Non esistono molti modi di scrivere di cuori infranti se non dire che si sono rotti e non esistono molti modi per prevedere quando e se si romperanno mai.

Per l’arresto cardiaco si possono leggere i valori del sangue, si possono contare gli infarti, ma per un cuore infranto non c’è un metodo empirico. Si può solo sperare che non si rompa mai e che se si rompe sia solo l’arresto momentaneo di un muscolo sotto pressione, come un crampo.

Si può avere un crampo al cuore per il troppo uso, poi?

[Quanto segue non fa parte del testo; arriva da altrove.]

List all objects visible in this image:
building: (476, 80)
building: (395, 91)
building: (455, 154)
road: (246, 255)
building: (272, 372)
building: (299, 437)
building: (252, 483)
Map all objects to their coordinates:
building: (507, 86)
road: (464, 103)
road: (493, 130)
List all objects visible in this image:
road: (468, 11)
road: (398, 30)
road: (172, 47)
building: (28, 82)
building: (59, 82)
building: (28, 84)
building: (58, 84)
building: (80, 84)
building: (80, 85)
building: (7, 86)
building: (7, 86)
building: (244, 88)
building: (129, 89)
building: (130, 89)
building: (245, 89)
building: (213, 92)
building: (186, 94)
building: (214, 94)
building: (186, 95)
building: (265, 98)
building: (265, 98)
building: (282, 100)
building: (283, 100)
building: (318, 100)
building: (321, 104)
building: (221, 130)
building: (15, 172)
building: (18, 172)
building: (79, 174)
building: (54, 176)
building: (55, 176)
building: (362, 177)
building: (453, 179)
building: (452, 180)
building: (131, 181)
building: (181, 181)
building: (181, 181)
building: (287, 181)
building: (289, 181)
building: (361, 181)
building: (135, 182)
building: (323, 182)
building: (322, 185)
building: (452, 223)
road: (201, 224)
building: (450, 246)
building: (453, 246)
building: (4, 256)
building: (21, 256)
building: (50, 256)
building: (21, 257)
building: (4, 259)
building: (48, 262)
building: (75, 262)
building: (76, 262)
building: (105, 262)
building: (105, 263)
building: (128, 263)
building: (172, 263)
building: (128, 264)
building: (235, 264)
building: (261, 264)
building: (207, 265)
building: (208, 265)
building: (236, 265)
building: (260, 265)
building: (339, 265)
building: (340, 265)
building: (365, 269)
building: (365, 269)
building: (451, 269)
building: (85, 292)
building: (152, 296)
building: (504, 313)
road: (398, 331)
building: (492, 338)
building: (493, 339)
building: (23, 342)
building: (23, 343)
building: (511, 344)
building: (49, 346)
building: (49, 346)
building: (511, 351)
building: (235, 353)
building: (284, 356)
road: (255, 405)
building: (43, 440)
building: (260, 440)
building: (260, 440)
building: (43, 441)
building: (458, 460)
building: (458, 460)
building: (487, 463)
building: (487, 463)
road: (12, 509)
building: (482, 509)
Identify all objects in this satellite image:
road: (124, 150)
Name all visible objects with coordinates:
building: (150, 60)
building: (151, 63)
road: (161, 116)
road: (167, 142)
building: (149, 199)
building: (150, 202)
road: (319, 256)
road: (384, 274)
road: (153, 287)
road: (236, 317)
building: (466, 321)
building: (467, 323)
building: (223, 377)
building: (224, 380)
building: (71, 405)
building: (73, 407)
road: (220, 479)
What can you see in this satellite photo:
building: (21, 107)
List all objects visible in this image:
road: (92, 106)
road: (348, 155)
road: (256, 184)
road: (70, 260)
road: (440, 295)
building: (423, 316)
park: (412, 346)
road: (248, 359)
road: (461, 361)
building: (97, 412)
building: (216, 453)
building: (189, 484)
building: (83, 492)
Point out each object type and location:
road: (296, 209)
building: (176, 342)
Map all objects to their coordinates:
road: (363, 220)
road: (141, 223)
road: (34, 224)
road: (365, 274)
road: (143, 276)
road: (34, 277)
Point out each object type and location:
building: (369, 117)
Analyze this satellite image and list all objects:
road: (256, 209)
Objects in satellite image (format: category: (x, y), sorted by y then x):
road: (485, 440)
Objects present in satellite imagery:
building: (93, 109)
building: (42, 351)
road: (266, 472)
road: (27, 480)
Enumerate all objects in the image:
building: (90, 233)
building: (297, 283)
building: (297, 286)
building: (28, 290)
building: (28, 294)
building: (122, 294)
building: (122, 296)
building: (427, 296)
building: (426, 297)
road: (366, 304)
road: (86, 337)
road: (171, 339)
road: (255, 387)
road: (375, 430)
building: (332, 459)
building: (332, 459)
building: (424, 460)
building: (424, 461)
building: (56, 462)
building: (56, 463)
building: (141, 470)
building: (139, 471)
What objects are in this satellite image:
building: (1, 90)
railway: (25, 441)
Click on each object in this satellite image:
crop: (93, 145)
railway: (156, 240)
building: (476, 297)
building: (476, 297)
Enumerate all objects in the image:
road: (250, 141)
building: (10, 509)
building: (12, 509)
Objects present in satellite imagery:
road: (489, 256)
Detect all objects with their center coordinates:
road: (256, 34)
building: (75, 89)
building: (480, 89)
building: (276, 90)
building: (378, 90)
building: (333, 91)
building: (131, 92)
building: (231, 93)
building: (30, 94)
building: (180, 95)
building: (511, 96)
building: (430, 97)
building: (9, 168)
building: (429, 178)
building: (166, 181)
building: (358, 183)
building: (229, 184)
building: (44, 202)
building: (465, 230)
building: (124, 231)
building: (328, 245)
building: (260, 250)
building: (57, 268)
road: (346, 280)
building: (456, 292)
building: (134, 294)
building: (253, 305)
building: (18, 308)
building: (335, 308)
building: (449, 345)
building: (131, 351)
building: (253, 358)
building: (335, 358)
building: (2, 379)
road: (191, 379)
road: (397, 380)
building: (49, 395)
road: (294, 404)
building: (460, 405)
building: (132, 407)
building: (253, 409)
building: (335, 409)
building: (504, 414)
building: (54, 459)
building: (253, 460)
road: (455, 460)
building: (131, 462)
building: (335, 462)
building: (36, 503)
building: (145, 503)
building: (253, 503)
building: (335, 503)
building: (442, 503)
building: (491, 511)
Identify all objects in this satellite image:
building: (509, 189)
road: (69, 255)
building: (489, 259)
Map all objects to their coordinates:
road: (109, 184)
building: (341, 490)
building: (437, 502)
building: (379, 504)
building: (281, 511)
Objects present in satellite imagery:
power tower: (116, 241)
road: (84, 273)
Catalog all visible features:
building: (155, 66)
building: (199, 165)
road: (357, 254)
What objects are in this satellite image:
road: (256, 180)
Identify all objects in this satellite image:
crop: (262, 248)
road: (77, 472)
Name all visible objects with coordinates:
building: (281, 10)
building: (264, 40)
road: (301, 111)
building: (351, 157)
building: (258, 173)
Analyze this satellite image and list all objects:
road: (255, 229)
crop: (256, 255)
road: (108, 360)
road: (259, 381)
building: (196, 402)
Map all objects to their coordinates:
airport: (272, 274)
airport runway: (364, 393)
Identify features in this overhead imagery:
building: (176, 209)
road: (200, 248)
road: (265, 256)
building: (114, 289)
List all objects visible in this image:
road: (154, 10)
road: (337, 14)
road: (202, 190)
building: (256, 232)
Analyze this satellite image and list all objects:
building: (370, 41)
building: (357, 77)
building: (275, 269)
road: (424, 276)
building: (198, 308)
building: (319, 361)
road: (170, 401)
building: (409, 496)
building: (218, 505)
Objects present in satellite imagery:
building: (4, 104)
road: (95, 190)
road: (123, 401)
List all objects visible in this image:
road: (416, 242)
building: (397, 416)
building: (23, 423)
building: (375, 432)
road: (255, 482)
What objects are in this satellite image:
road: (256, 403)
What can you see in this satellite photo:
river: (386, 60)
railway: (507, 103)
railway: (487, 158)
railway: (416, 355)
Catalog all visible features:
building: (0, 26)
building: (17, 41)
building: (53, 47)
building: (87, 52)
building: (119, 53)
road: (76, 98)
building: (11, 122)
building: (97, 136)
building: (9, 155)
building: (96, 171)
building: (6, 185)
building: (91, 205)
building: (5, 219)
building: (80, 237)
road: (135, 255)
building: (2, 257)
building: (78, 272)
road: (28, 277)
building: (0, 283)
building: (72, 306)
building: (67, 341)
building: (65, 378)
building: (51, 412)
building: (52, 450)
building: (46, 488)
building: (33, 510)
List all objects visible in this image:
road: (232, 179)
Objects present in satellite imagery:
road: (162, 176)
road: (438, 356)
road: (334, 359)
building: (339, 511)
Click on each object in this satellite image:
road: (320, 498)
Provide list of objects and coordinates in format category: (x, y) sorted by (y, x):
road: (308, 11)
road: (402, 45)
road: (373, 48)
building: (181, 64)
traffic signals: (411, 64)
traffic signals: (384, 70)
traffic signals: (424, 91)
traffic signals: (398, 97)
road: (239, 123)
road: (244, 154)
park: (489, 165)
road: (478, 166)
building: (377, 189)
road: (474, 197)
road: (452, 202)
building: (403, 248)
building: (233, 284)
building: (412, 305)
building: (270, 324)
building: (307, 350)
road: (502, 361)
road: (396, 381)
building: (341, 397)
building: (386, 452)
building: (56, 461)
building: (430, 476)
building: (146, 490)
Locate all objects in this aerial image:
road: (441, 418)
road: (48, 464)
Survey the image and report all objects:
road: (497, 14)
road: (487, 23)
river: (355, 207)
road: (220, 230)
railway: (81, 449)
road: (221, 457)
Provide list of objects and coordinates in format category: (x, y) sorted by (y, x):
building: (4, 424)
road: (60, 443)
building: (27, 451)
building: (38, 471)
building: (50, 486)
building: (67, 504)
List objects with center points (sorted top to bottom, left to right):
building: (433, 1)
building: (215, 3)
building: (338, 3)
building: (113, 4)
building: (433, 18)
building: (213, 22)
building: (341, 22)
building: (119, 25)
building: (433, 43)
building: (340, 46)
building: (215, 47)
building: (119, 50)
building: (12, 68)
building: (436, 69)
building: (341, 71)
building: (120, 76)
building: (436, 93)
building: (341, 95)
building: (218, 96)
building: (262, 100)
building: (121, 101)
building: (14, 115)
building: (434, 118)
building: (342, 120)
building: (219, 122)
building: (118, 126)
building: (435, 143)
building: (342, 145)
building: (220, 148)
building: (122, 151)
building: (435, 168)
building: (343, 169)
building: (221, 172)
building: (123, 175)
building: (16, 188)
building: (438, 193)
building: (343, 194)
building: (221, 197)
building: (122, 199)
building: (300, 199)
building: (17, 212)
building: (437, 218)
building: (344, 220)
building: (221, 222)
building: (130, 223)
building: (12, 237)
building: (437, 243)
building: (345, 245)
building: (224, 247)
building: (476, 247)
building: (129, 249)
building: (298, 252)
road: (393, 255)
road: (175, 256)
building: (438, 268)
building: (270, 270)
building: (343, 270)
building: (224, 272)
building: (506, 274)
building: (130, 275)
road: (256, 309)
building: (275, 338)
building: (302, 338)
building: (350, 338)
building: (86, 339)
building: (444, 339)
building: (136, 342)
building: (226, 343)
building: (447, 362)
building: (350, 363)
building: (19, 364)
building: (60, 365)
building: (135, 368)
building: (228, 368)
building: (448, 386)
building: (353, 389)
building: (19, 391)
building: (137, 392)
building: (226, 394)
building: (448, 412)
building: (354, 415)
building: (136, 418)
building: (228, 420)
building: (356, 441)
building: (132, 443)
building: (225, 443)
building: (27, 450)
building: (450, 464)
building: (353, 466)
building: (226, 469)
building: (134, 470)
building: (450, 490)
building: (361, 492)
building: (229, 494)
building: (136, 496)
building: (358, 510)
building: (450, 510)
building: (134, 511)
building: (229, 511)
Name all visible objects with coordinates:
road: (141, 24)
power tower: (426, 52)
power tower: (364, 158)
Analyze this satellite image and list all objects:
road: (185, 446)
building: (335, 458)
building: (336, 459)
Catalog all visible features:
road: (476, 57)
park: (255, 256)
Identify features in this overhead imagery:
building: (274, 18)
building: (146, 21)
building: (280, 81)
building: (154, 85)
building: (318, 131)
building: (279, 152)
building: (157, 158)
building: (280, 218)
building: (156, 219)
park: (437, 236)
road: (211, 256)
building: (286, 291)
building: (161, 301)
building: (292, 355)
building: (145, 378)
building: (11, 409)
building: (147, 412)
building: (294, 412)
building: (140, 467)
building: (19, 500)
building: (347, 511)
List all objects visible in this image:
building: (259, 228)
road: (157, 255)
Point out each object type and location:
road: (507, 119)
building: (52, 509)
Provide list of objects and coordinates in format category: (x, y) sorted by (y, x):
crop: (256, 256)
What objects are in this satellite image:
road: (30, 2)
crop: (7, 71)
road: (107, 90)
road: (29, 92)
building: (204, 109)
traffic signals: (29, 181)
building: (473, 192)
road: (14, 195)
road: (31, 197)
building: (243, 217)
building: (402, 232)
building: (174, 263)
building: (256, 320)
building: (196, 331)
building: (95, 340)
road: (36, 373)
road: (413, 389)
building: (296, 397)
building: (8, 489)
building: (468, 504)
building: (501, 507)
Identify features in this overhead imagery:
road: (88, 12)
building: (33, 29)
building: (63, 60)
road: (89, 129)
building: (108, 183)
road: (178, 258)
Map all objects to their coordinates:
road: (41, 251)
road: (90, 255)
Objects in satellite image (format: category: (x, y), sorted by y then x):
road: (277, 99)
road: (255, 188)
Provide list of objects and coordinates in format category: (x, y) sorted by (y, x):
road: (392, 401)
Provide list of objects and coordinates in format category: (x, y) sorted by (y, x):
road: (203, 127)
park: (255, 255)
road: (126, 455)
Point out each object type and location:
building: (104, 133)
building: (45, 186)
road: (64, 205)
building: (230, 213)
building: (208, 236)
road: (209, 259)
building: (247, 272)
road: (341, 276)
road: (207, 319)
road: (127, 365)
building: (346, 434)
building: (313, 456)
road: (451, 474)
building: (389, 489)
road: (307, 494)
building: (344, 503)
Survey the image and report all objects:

Una volta ho letto in un libro la domanda: che rumore fa un cuore quando va in frantumi? E in effetti è una domanda abbastanza stupida perché se ci si pensa bene fa il rumore di una persona che piange, accartocciata sul letto e si chiede: – Perché? -.

A volte fa il baccano di un treno che deraglia, di qualcosa che prima funzionava in modo grandioso e aveva una potenza strepitosa che all’improvviso, senza una ragione particolare, comincia a cigolare, barcolla, ed esce da un binario di armonia che avrebbe invece dovuto portarlo lontano in tutta sicurezza. Non ci si aspetta che un treno deragli, eppure succede e a volte succede per il troppo impeto della sua corsa.

A volta fa il rumore di una porta che sbatte, tirata dal vento, una porta che si schianta e che, prima che tu te ne accorga, è già chiusa e quel che rimane di tutto è uno scorcio distorto di uno spioncino a cui si arriva solo in punta di piedi.

A volte fa il rumore di un sogno, a notte fonda, che evapora alle prime luci del mattino.

A volte ha il suono di risate, troppo brevi e troppo intonate, che quando un cuore è intatto non ha paura di sghignazzare a tutto volume.

A volte ha lo schiocco come di baci dati sulle guance e non sulle labbra.

E poi risuona nel silenzio di frasi soffocate e “Ti amo” che non si dicono più.